The elite high school where Nasrin and Raihan earned top grades emailed parents to alert them to the disturbing news about two alumni.
"I was deeply saddened by this news. While Zakia and Rasel graduated some time ago, they are still very much in our thoughts," Meka Pace, executive director of Metro Schools, said in a statement.
"Our condolences and prayers go out to the families of these young adults. Even though their actions are indefensible, the loss of a young life is tragic — no matter the circumstances."
Dominion Middle School, where Raihan was a student from 2008 to 2010, said he was a "great student."
"He was a typical adolescent boy who had high expectations and came from a very humble family," said Jacqueline Bryant, a spokeswoman for the school district.
Mounir Lynch, 19, attended Dominion with Raihan and said he is stunned by the turn his former schoolmate's life took.

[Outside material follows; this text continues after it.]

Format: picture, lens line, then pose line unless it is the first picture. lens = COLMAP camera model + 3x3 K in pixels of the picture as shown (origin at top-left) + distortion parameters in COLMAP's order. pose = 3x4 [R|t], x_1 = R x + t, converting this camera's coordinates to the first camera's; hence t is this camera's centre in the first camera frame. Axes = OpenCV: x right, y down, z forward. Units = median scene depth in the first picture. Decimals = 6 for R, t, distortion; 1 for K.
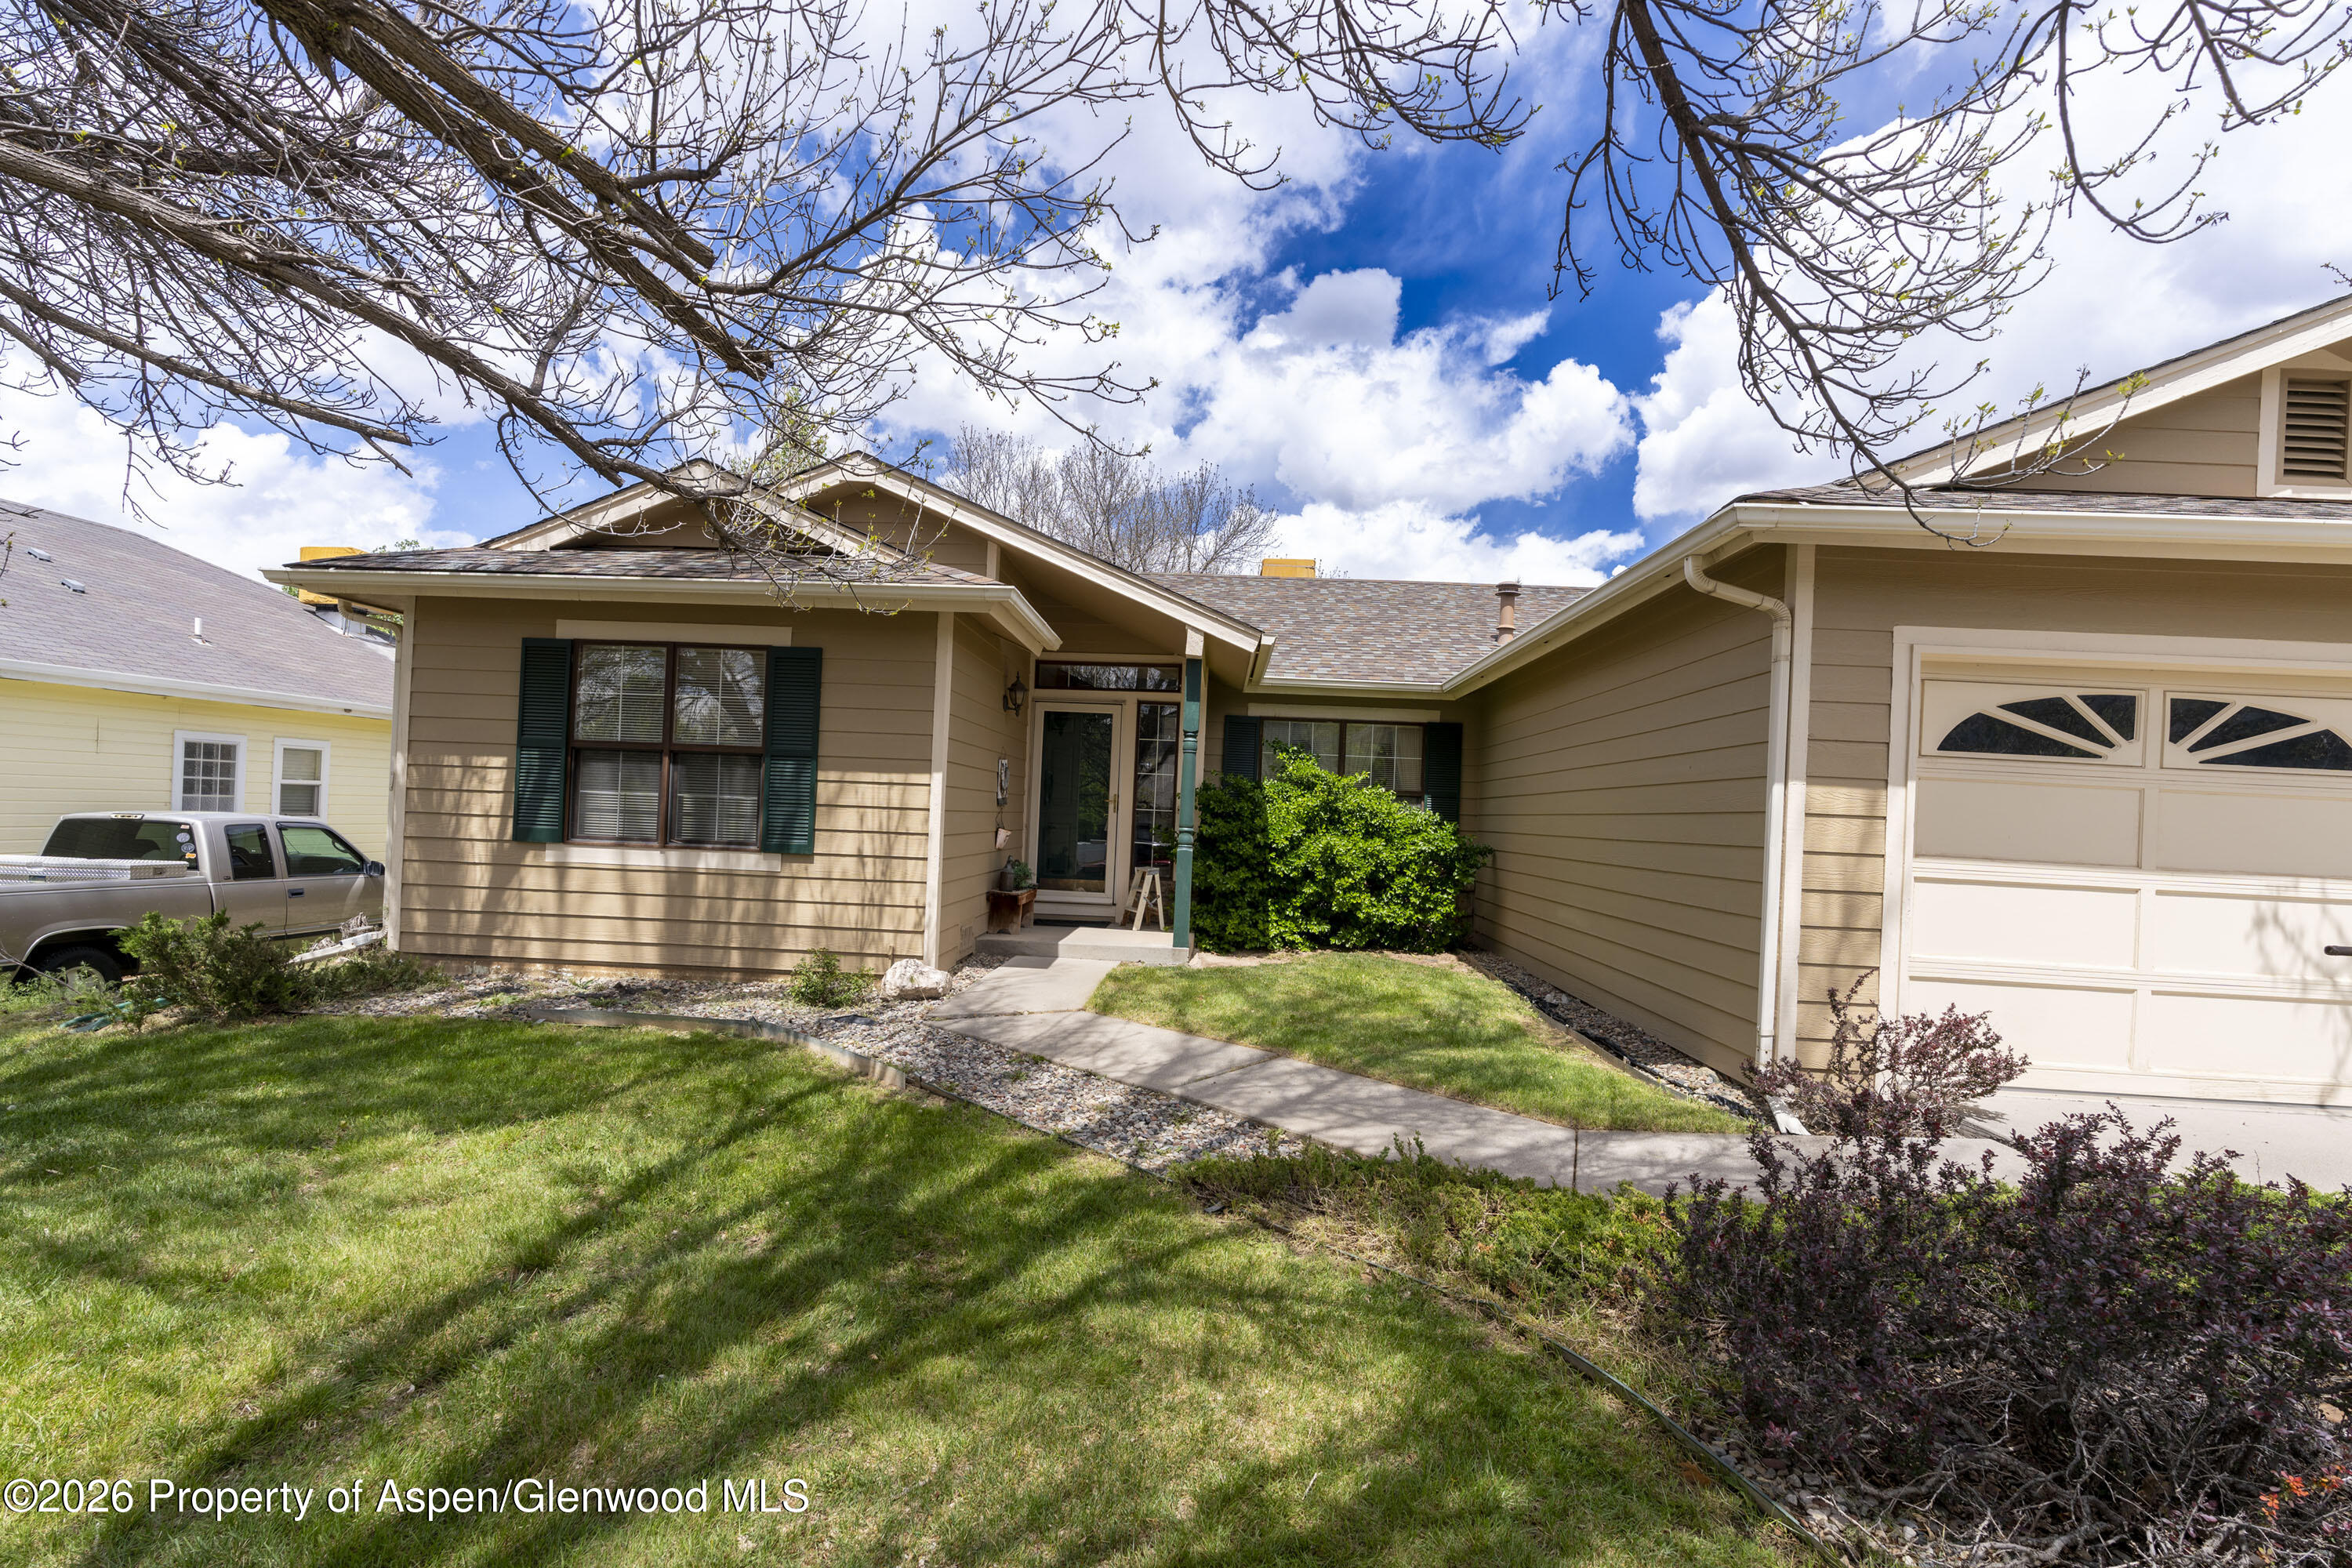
lens RADIAL K [[1021.6, 0, 1186.8], [0, 1021.6, 804.5], [0, 0, 1]] dist [-0.019269, 0.000607]
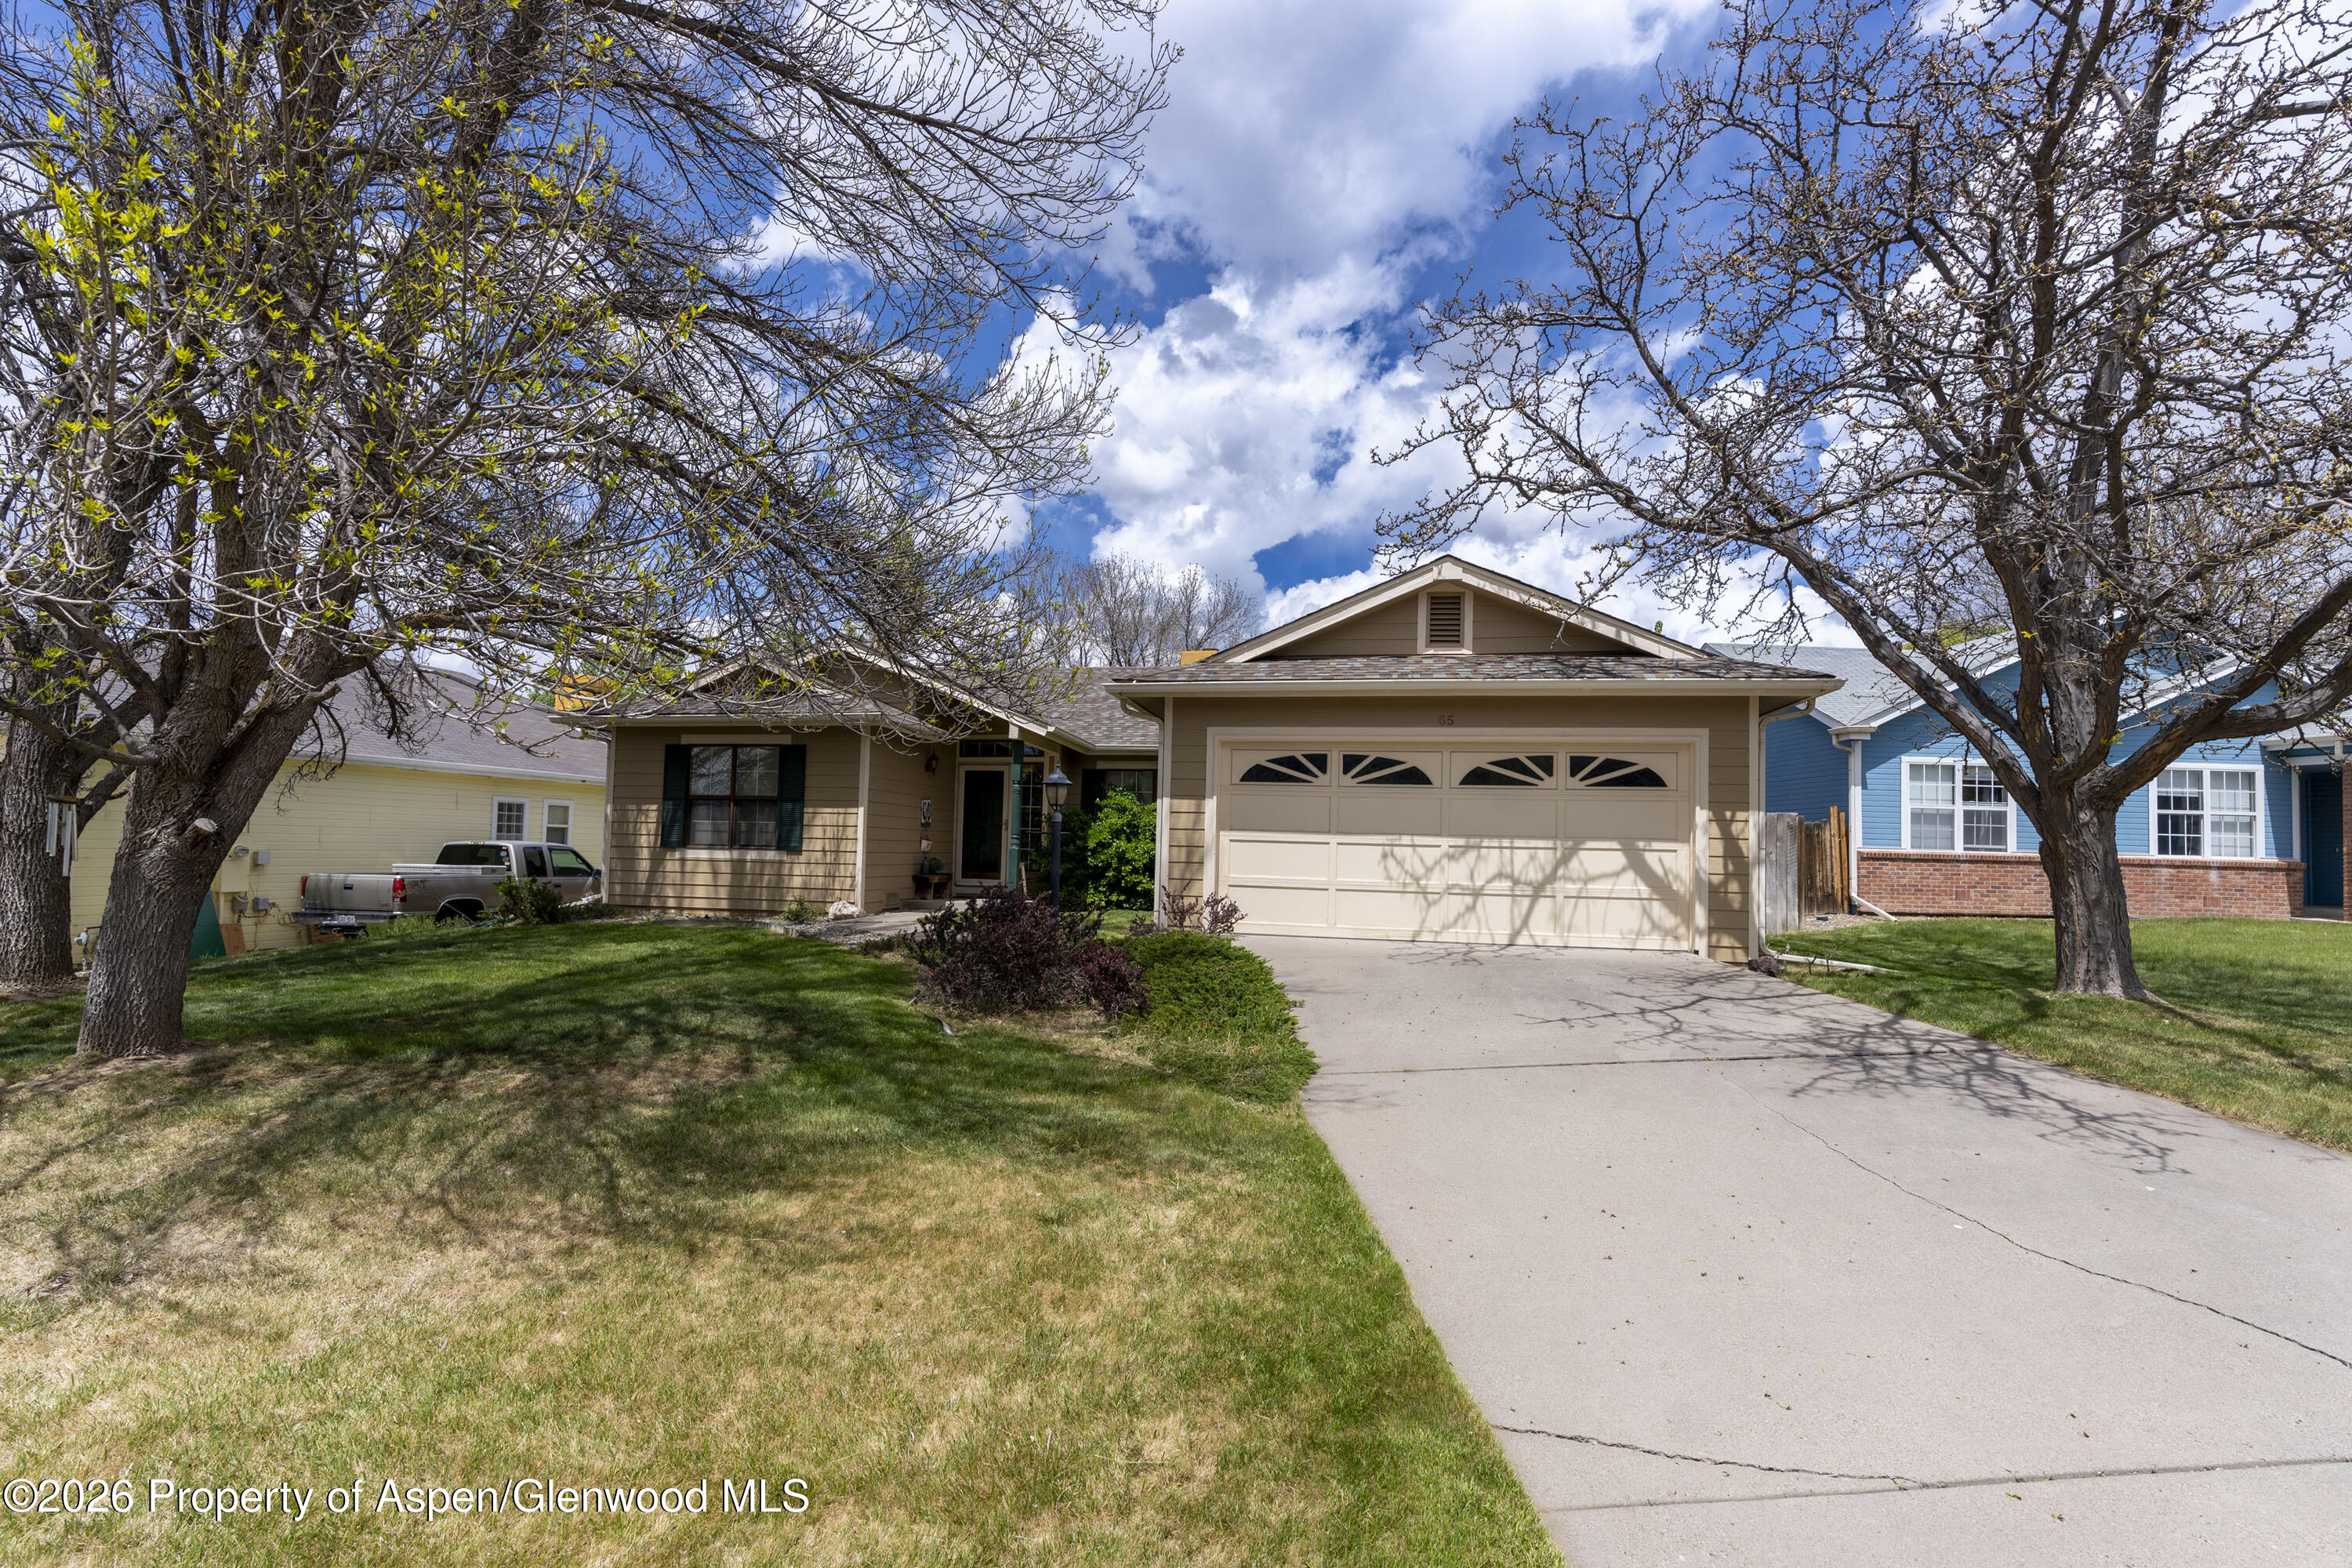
lens RADIAL K [[1021.6, 0, 1186.8], [0, 1021.6, 804.5], [0, 0, 1]] dist [-0.019269, 0.000607]
pose [[0.988402, -0.027451, -0.149360, 0.649458], [0.021198, 0.998837, -0.043293, 0.060244], [0.150375, 0.039625, 0.987835, -0.809720]]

"He never had bad behavior," Lynch said. "He was always a positive guy and he was just so brilliant."
"It's just a mystery in general with any American — regardless of your race or religion or background — why they would join this group that is attempting to tear the world apart," he added.
Lynch said it angered him that his old friend would put American security at risk and in doing so, make life harder for law-abiding Muslims.
"We don't know how he got killed or anything like that," he said. "We just know that his choice ended up costing him his life and his dignity."